In other words, although social
tagging is uncontrolled, it can help: contribute to expert-created metadata,
improve online search ability for books, and add an element of personalization
for individual users’ work.
Blog: “Social
cataloguing – a discussion on LibraryThing and Goodreads” – Simon
Barron, Librarian
LibraryThing and Goodreads are the two most popular social
cataloguing websites. Goodreads surpasses LibraryThing with approximately 17
million users and 550 million books (Barron, 2013), which raises the question
as to whether Goodreads is superior to LibraryThing.
Simon Barron notes that Goodreads focuses more on the social
networking aspect because it has a more visual interface than LibraryThing’s
text-based user interface. Barron’s description of the two networks can be
understood from a phenomenological perspective. Barron notes that design may be
a major factor in Goodreads’ popularity:
“Goodreads tends more towards the use of terminology related to cataloguing print materials and to old paradigms of organisation: 'shelves', 'friends', 'community' are familiar and comforting words associated with cosy, physical libraries and lovely, welcoming bookshops. LibraryThing, by contrast, uses words that actually apply to digital materials and which, while more technically accurate, are less welcoming: 'collections', 'members', 'contacts', etc.” (para. 10).
While Goodreads is more popular, LibraryThing’s metadata
provides more intelligent book recommendations for each user based on the books
in their library rather than Goodreads, which relies on the user attributing
star ratings (1-5).
Barron concludes that social cataloguing: allows users to
organize books quickly and easily, removes the reliance on trained cataloguers,
and makes cataloguing more subjective, democratized and social.
Conclusions
LibraryThing is advantageous for users because it: gives
them a personalized digital library where they can easily search for books
according to their own semantics, allows them to learn more about books they’ve
read, and provides greater insight into their own interests. LibraryThing’s
focus on organic user-developed tags creates categories or new taxonomies that
could potentially be used by libraries to enhance search ability for books. For
example, Spalding (in the second video) gives is the fiction genre “cyberpunk”
– a category not recognized by the Library of Congress, which instead uses the
“Science Fiction”.
Goodreads surpasses LibraryThing in terms of number of users
and books because the website design allows it’s users to engage in more
phenomenologically familiar and simplified book sharing and reviewing
practices. However, LibraryThing’s social cataloguing is superior because the
metadata provides better book recommendations and more detailed information on
titles.
There is potential for libraries to incorporate social
tagging into their cataloguing to improve search ability and user interaction.

######

■ Task directions ■
Say whether each statement agrees with the text on social cataloguing. Answer yes or no, and quote the words of the text that decide it. 1. Goodreads has more users than LibraryThing. 2. LibraryThing uses the word "shelves" for its organization. 3. The Library of Congress recognizes "cyberpunk" as a category.

######

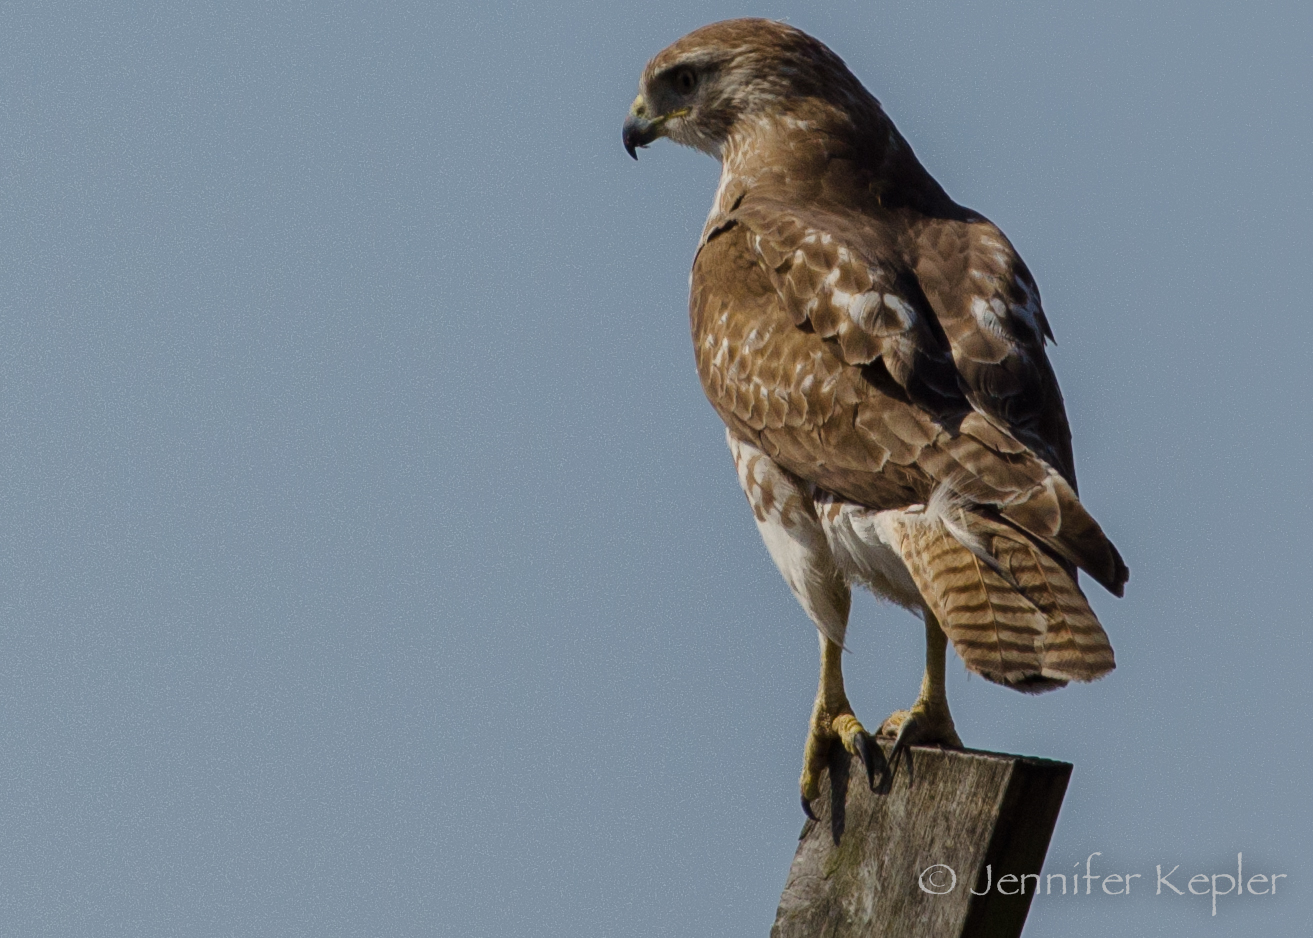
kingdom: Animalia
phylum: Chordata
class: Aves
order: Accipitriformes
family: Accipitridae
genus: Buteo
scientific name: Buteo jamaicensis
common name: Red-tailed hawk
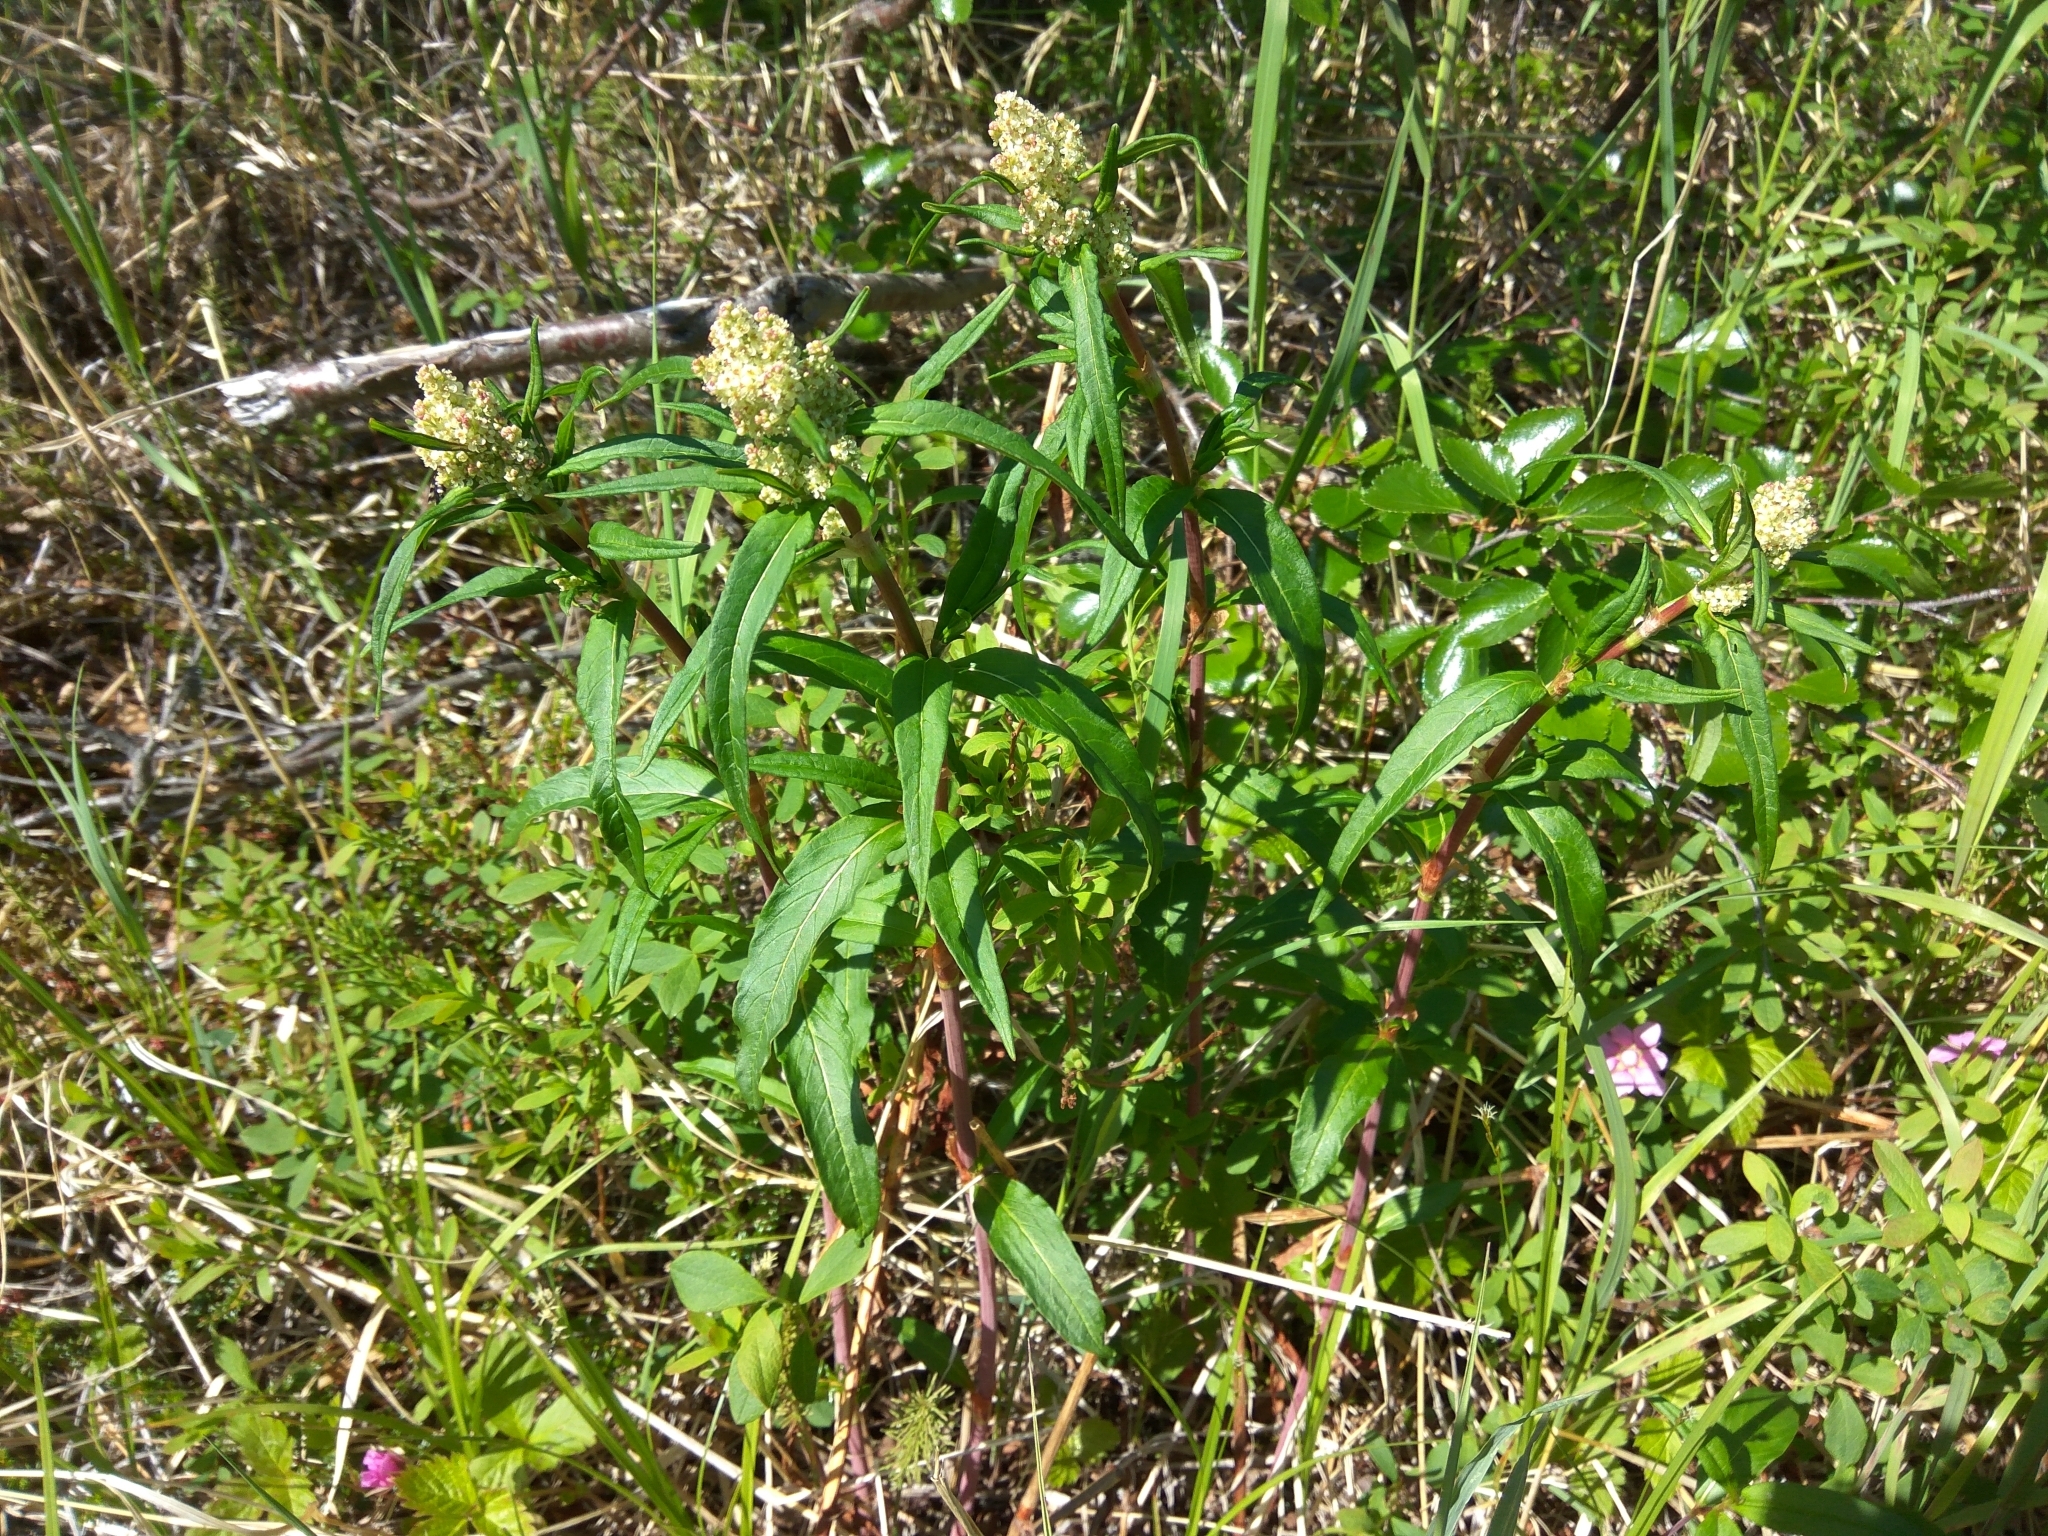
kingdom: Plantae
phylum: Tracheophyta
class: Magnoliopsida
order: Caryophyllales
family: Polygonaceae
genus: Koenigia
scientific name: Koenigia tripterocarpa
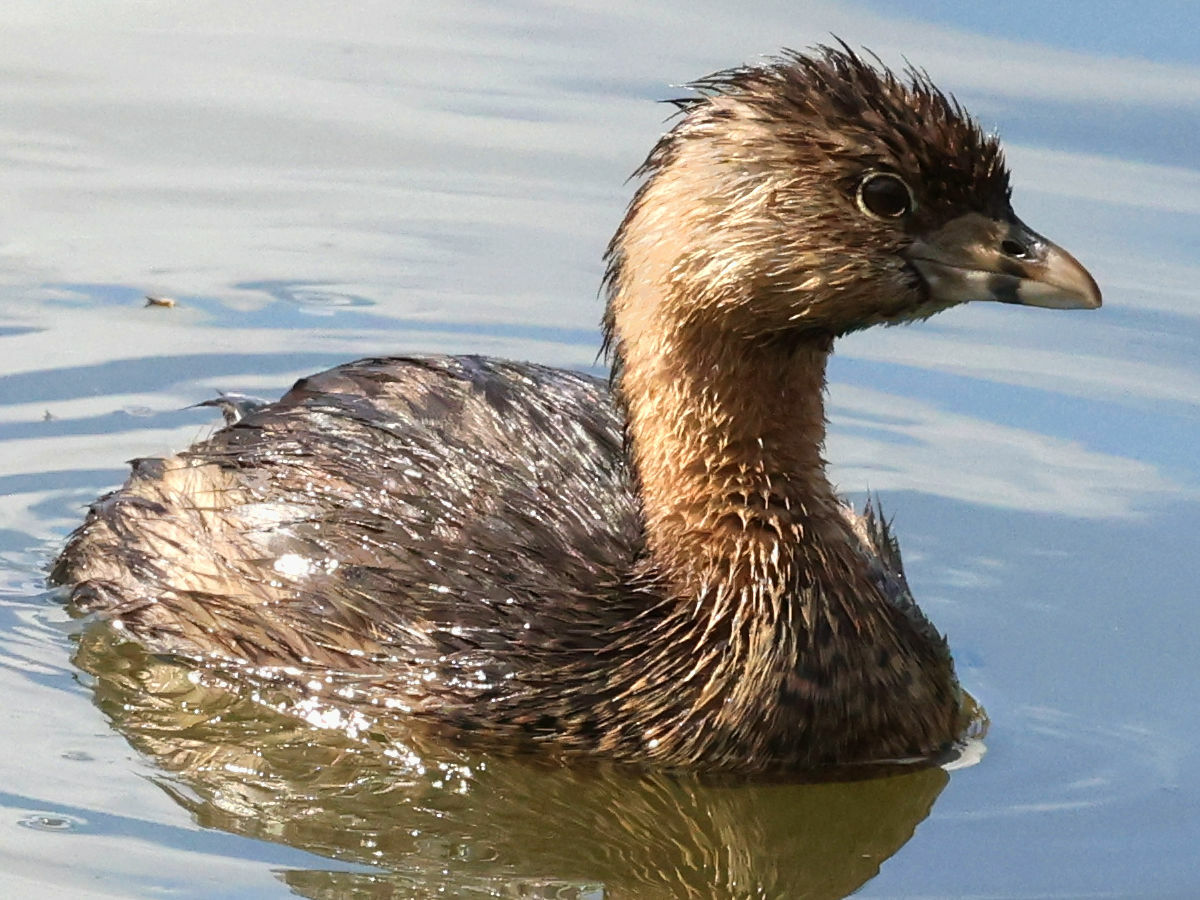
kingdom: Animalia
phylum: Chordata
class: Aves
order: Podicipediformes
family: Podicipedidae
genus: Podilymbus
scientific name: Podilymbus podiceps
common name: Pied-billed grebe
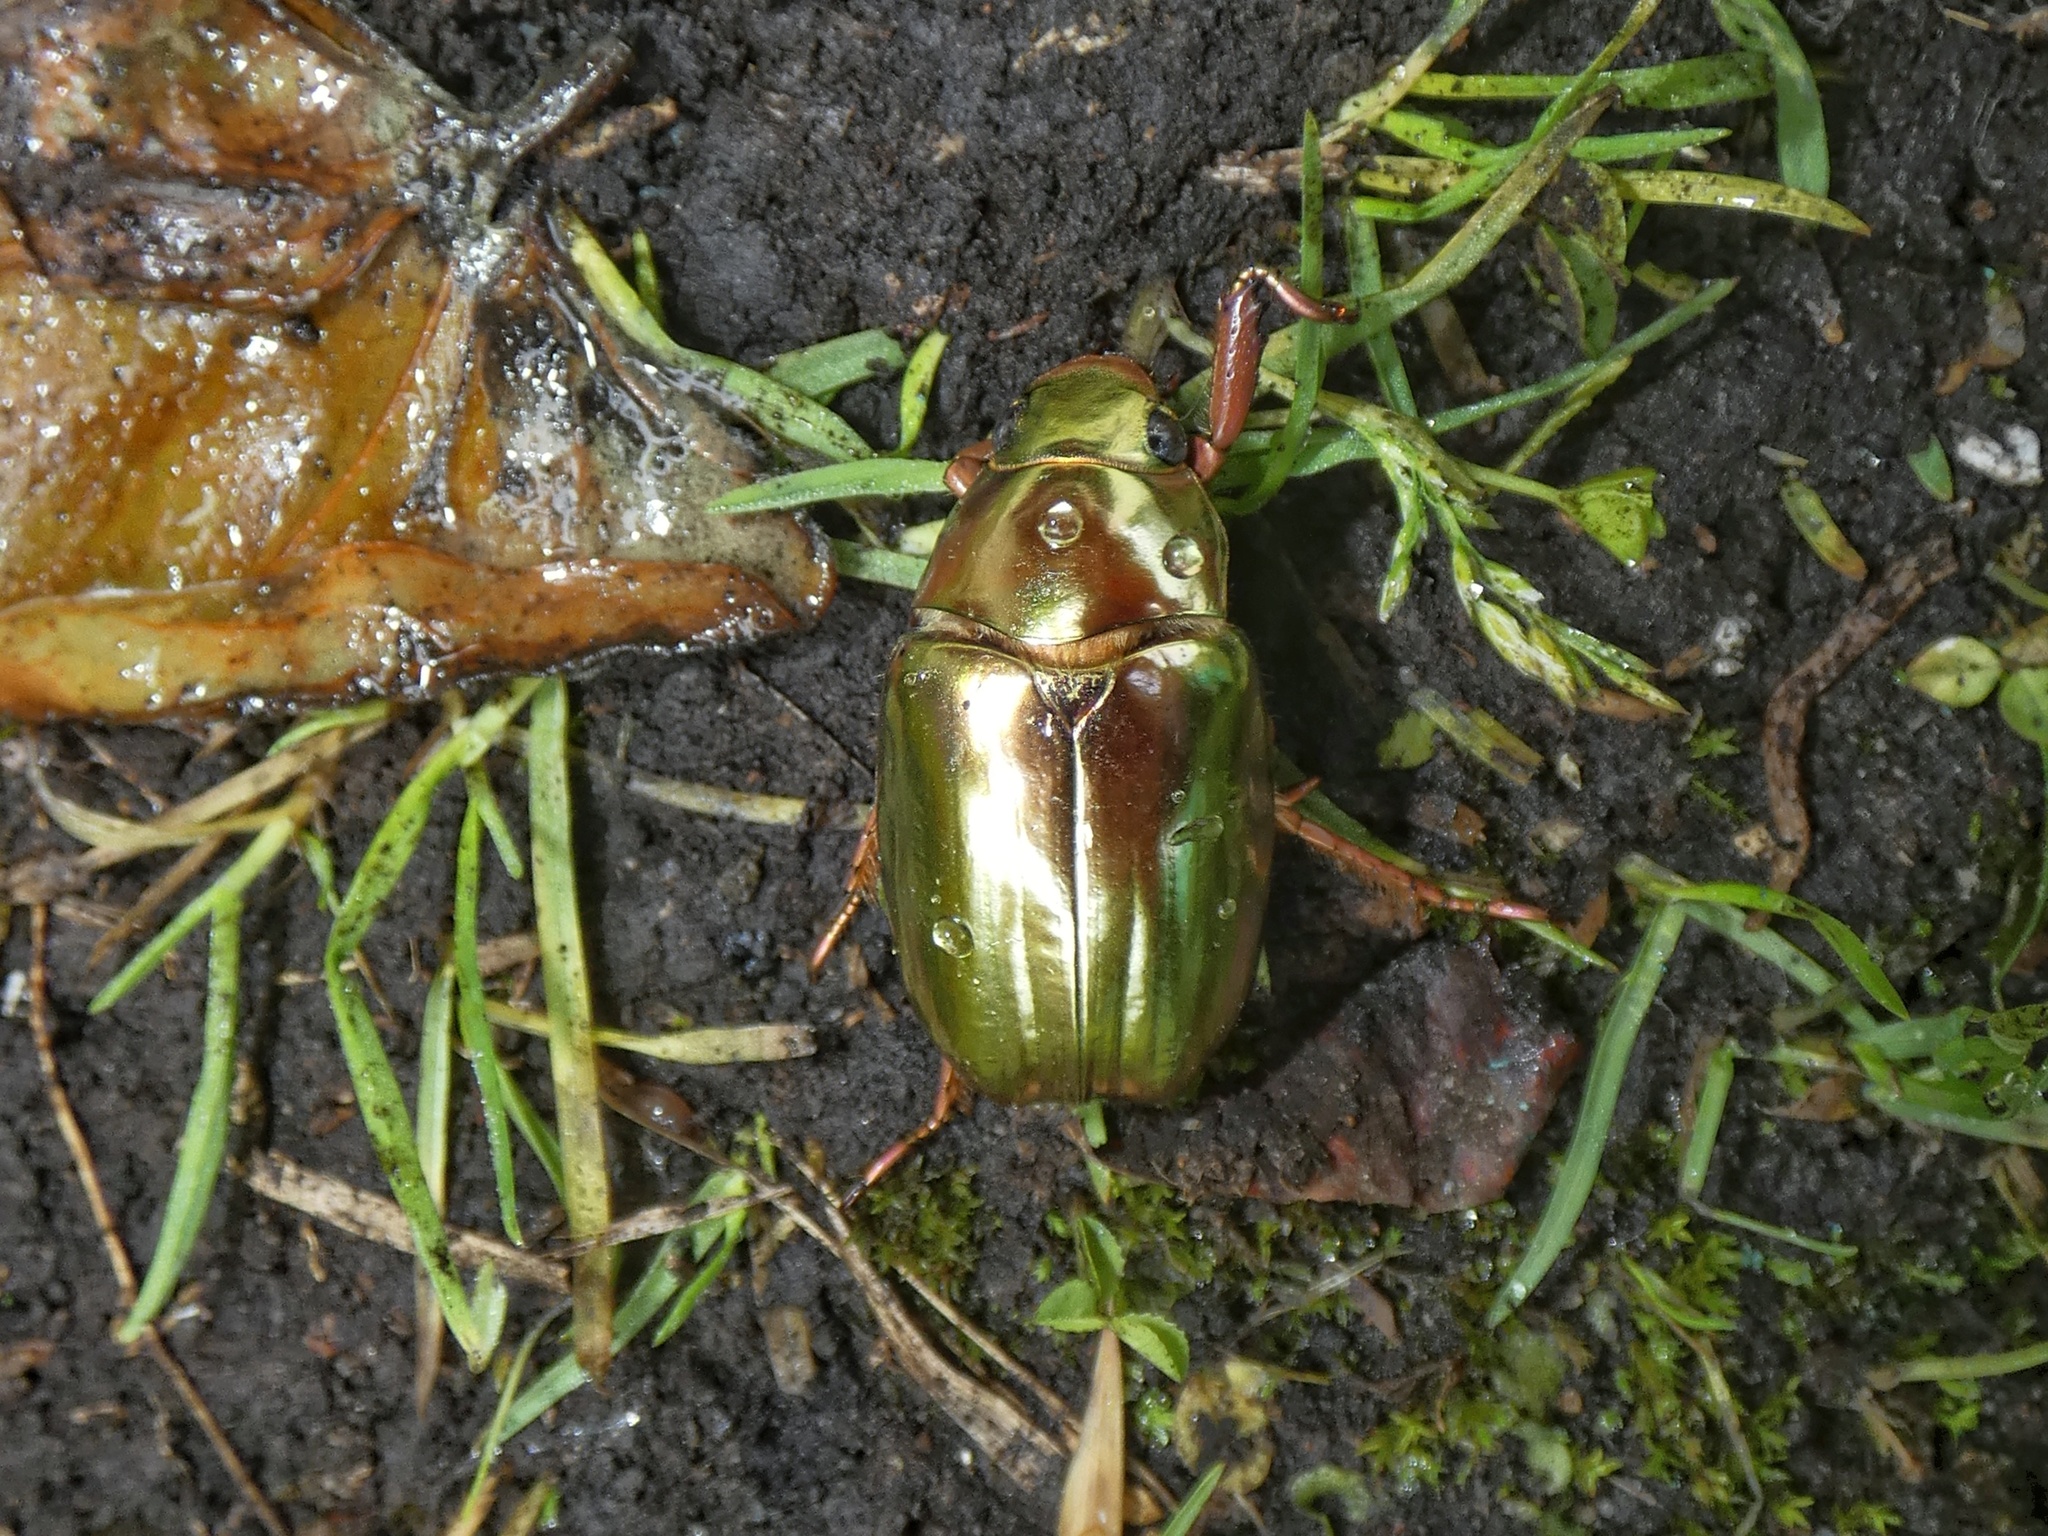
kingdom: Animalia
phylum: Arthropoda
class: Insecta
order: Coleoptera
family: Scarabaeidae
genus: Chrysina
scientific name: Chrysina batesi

######

■ Solution for this task ■
1. Yes: "Goodreads surpasses LibraryThing with approximately 17 million users"
2. No: "LibraryThing, by contrast, uses words that actually apply to digital materials and which, while more technically accurate, are less welcoming: 'collections', 'members', 'contacts', etc."
3. No: "a category not recognized by the Library of Congress"